#### [Exercise description]
For every line in the records that has the word "such", make a copy.

• • • • • • •

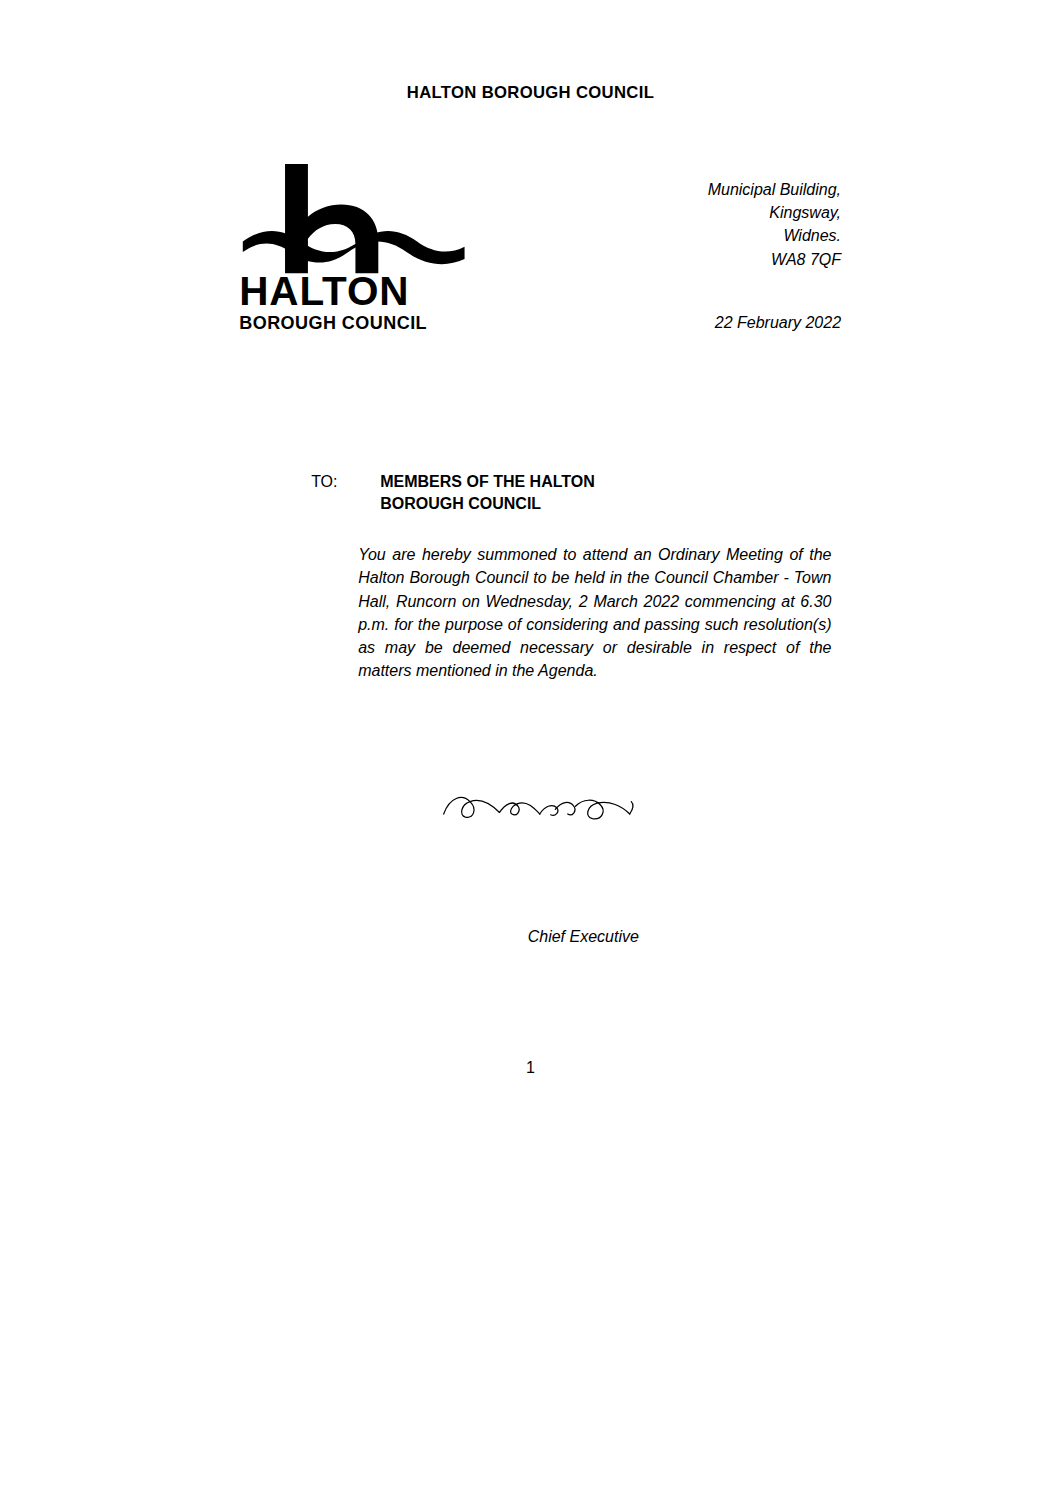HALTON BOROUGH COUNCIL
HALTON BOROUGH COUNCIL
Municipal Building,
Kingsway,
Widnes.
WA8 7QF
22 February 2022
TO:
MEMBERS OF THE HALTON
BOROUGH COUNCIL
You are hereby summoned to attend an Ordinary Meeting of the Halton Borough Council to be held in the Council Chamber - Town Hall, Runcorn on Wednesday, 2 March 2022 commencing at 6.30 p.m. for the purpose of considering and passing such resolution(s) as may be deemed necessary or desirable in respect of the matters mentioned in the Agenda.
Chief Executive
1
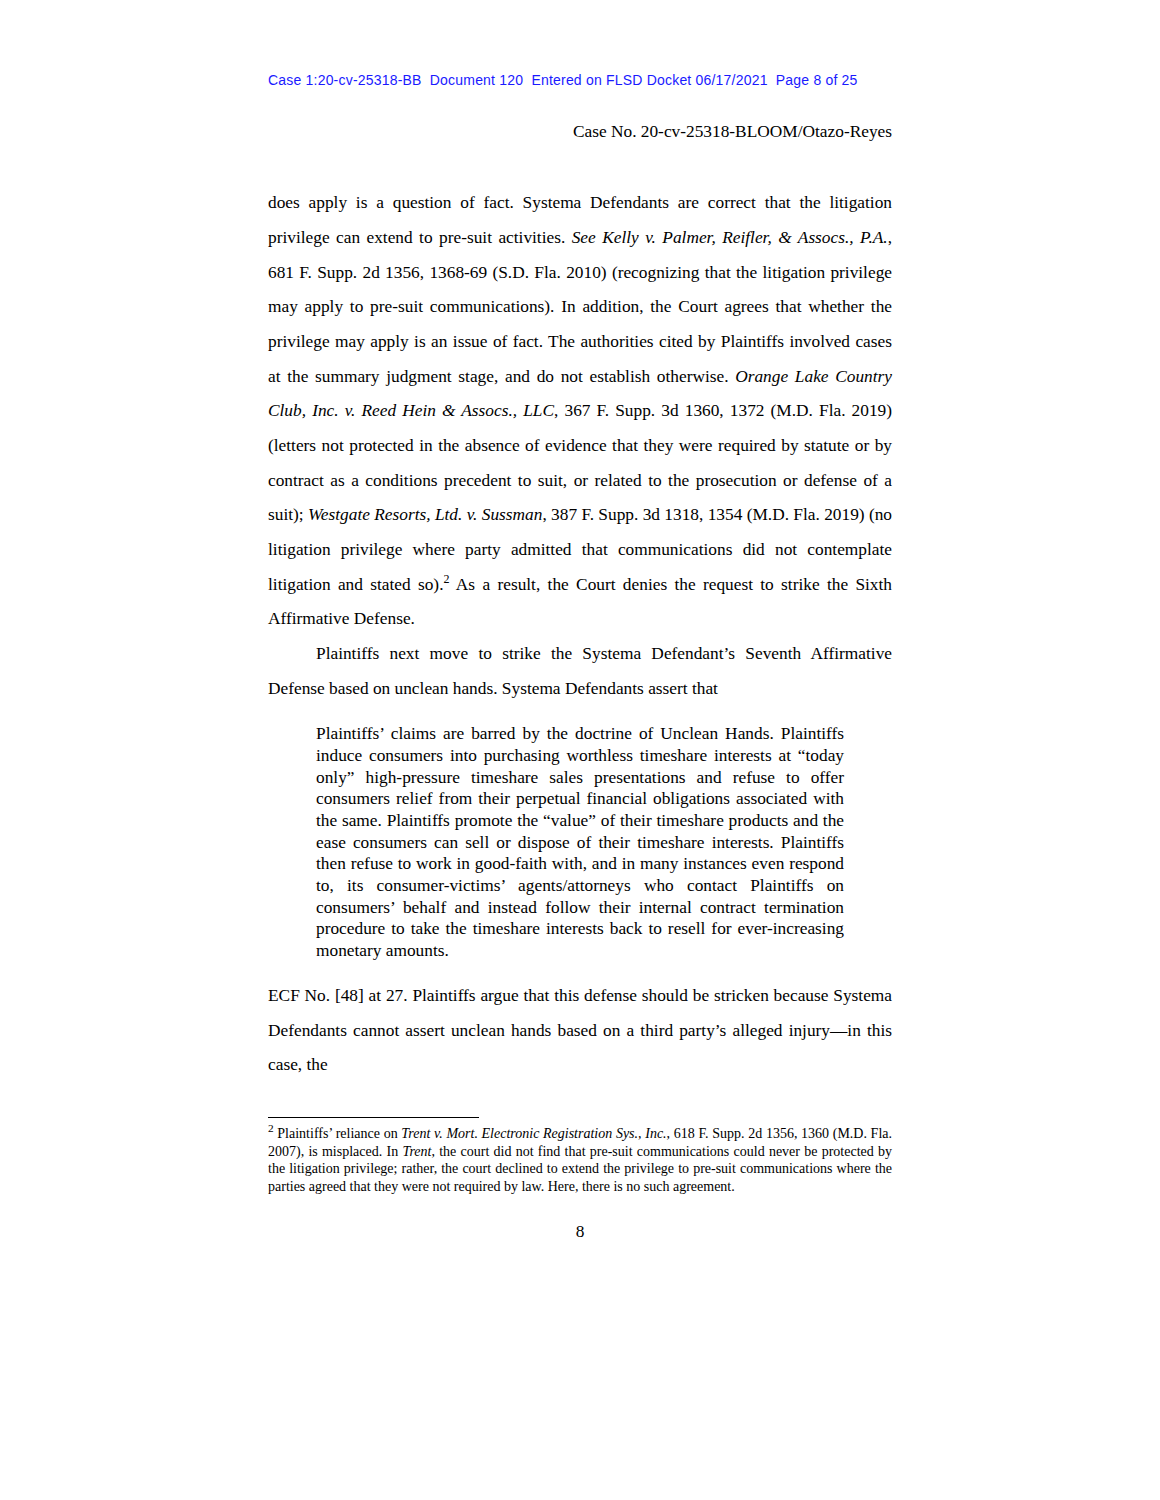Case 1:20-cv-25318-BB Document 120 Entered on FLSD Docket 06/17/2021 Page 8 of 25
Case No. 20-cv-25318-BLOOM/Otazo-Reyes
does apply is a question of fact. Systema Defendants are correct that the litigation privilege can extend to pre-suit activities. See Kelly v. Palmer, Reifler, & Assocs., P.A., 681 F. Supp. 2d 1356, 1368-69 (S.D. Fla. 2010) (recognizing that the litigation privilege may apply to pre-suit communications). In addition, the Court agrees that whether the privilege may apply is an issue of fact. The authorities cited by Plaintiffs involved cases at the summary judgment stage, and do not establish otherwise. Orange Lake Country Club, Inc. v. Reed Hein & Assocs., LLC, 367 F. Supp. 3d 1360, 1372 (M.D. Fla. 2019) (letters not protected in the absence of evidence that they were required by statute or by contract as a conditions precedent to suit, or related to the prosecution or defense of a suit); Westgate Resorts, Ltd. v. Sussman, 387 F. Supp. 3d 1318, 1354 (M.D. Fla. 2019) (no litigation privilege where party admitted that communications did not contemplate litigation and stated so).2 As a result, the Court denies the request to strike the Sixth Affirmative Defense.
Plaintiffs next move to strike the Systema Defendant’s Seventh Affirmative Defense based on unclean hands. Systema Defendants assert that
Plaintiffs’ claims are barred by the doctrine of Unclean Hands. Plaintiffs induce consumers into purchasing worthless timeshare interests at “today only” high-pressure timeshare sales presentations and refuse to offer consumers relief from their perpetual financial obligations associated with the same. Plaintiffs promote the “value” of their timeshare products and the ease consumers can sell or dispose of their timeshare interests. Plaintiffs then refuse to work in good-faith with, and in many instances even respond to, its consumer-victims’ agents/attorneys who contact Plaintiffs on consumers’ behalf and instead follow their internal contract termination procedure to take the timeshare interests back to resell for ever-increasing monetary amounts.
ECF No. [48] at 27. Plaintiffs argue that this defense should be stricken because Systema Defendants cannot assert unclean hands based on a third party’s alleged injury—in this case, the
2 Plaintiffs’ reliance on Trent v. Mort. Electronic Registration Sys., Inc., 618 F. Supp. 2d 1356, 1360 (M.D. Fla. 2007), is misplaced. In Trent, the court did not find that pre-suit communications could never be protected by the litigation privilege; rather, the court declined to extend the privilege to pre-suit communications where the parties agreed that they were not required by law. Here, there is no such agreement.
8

• • • • • • •

#### [Finished exercise]
You are hereby summoned to attend an Ordinary Meeting of the Halton Borough Council to be held in the Council Chamber - Town Hall, Runcorn on Wednesday, 2 March 2022 commencing at 6.30 p.m. for the purpose of considering and passing such resolution(s) as may be deemed necessary or desirable in respect of the matters mentioned in the Agenda.
2 Plaintiffs’ reliance on Trent v. Mort. Electronic Registration Sys., Inc., 618 F. Supp. 2d 1356, 1360 (M.D. Fla. 2007), is misplaced. In Trent, the court did not find that pre-suit communications could never be protected by the litigation privilege; rather, the court declined to extend the privilege to pre-suit communications where the parties agreed that they were not required by law. Here, there is no such agreement.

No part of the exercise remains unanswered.